Es muy bueno pensar en la vida con el Señor como una relación de amistad que crece día a día. ¿Has pensado en ello? ¡Es el camino! Pensamos en Dios que nos ama, que quiere que seamos amigos. La amistad con Dios tiene la capacidad de cambiar el corazón; es uno de los grandes dones del Espíritu Santo, la misericordia, que nos permite reconocer la paternidad de Dios. Tenemos un Padre tierno, un Padre amoroso, un Padre que nos ama, que nos ha amado siempre: cuando experimentamos esto, el corazón se derrite y caen las dudas, los miedos, los sentimientos de indignidad. Nada puede interponerse a este amor del encuentro con el Señor.

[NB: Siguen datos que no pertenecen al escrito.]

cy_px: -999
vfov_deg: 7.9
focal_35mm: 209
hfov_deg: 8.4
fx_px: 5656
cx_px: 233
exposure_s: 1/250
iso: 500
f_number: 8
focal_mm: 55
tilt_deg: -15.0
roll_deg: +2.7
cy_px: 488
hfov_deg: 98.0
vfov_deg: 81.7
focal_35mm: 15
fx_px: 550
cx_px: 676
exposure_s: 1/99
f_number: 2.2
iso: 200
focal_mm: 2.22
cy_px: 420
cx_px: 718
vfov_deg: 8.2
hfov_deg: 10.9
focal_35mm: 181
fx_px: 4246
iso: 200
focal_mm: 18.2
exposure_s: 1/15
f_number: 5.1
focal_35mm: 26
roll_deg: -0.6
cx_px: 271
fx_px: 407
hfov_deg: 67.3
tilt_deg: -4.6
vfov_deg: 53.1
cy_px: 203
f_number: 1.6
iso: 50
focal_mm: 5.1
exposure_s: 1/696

Y esto nos recuerda otra gran ayuda, el don del Espíritu Santo, que está presente en nosotros, y que nos instruye, hace viva la Palabra de Dios que leemos, sugiere nuevos significados, abre puertas que parecían cerradas, señala caminos de vida donde parecía haber sólo oscuridad y confusión. Te pregunto: ¿rezas al Espíritu Santo? Pero, ¿quién es este gran Desconocido? Rezamos al Padre, sí, el Padrenuestro, rezamos a Jesús, ¡pero nos olvidamos del Espíritu! Una vez, haciendo catequesis a niños, hice la pregunta: "¿Quién de vosotros sabe quién es el Espíritu Santo?". Y un niño: "¡Sí quiero!" - "¿Y quién es él?" - "El paralítico", me dijo. Había oído "el Paráclito", y pensó que se trataba de un paralítico. 

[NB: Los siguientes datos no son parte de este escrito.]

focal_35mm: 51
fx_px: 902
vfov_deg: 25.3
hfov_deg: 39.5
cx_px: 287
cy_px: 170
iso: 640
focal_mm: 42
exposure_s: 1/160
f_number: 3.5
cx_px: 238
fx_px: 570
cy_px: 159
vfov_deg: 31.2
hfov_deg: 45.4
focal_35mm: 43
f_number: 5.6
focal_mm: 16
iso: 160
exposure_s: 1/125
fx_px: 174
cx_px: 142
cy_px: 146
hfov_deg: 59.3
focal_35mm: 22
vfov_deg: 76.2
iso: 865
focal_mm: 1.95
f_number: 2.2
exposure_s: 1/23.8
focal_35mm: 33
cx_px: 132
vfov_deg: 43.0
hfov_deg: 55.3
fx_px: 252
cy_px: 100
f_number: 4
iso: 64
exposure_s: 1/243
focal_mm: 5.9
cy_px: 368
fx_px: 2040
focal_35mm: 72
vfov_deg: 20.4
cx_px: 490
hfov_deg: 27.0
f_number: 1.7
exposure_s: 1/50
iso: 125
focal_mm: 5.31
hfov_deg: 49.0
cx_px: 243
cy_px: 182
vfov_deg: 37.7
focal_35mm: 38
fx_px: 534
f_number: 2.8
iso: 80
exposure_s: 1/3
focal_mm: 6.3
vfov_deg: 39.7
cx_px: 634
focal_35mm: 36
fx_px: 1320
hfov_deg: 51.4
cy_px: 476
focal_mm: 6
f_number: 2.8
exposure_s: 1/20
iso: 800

Y muchas veces -esto me hizo pensar- para nosotros el Espíritu Santo está ahí, como si fuera una Persona que no cuenta. ¡El Espíritu Santo es quien da vida a tu alma! Déjale entrar. Habla con el Espíritu como hablas con el Padre, como hablas con el Hijo: habla con el Espíritu Santo, ¡que no tiene nada de paralítico En Él está la fuerza de la Iglesia, Él es lo que te hace avanzar. El Espíritu Santo es el discernimiento en acción, la presencia de Dios en nosotros, es el don, el mayor don que el Padre concede a quienes lo piden (cf. Lc 11,13). ¿Y cómo lo llama Jesús? "El don": "Quedaos aquí en Jerusalén y esperad el don de Dios", que es el Espíritu Santo. Es interesante llevar la vida en amistad con el Espíritu Santo: Él te cambia, Él te hace crecer.

La Liturgia de las Horas inicia los principales momentos de oración del día con esta invocación: "Oh Dios ven y sálvame, Señor ven pronto en mi ayuda". "¡Señor, ayúdame!", porque solo no puedo seguir, no puedo amar, no puedo vivir... Esta invocación de salvación es la petición irreprimible que brota de lo más profundo de nuestro ser. El discernimiento sirve para reconocer la salvación obrada por el Señor en mi vida, me recuerda que nunca estoy solo, y que si estoy luchando, es porque lo que está en juego es importante. El Espíritu Santo está siempre con nosotros. "Oh, Padre, he hecho algo malo, tengo que confesarme, no puedo hacer nada...". 

Pero, ¿has hecho algo malo? Habla al Espíritu que está contigo y dile: 'Ayúdame, he hecho esta cosa tan mala'. Pero no canceles el diálogo con el Espíritu Santo. "Padre, estoy en pecado mortal": no importa, habla con Él para que te ayude a recibir el perdón. Nunca abandones este diálogo con el Espíritu Santo. Y con esta ayuda, que el Señor nos da, no tenemos por qué temer. ¡Adelante, con valentía y alegría!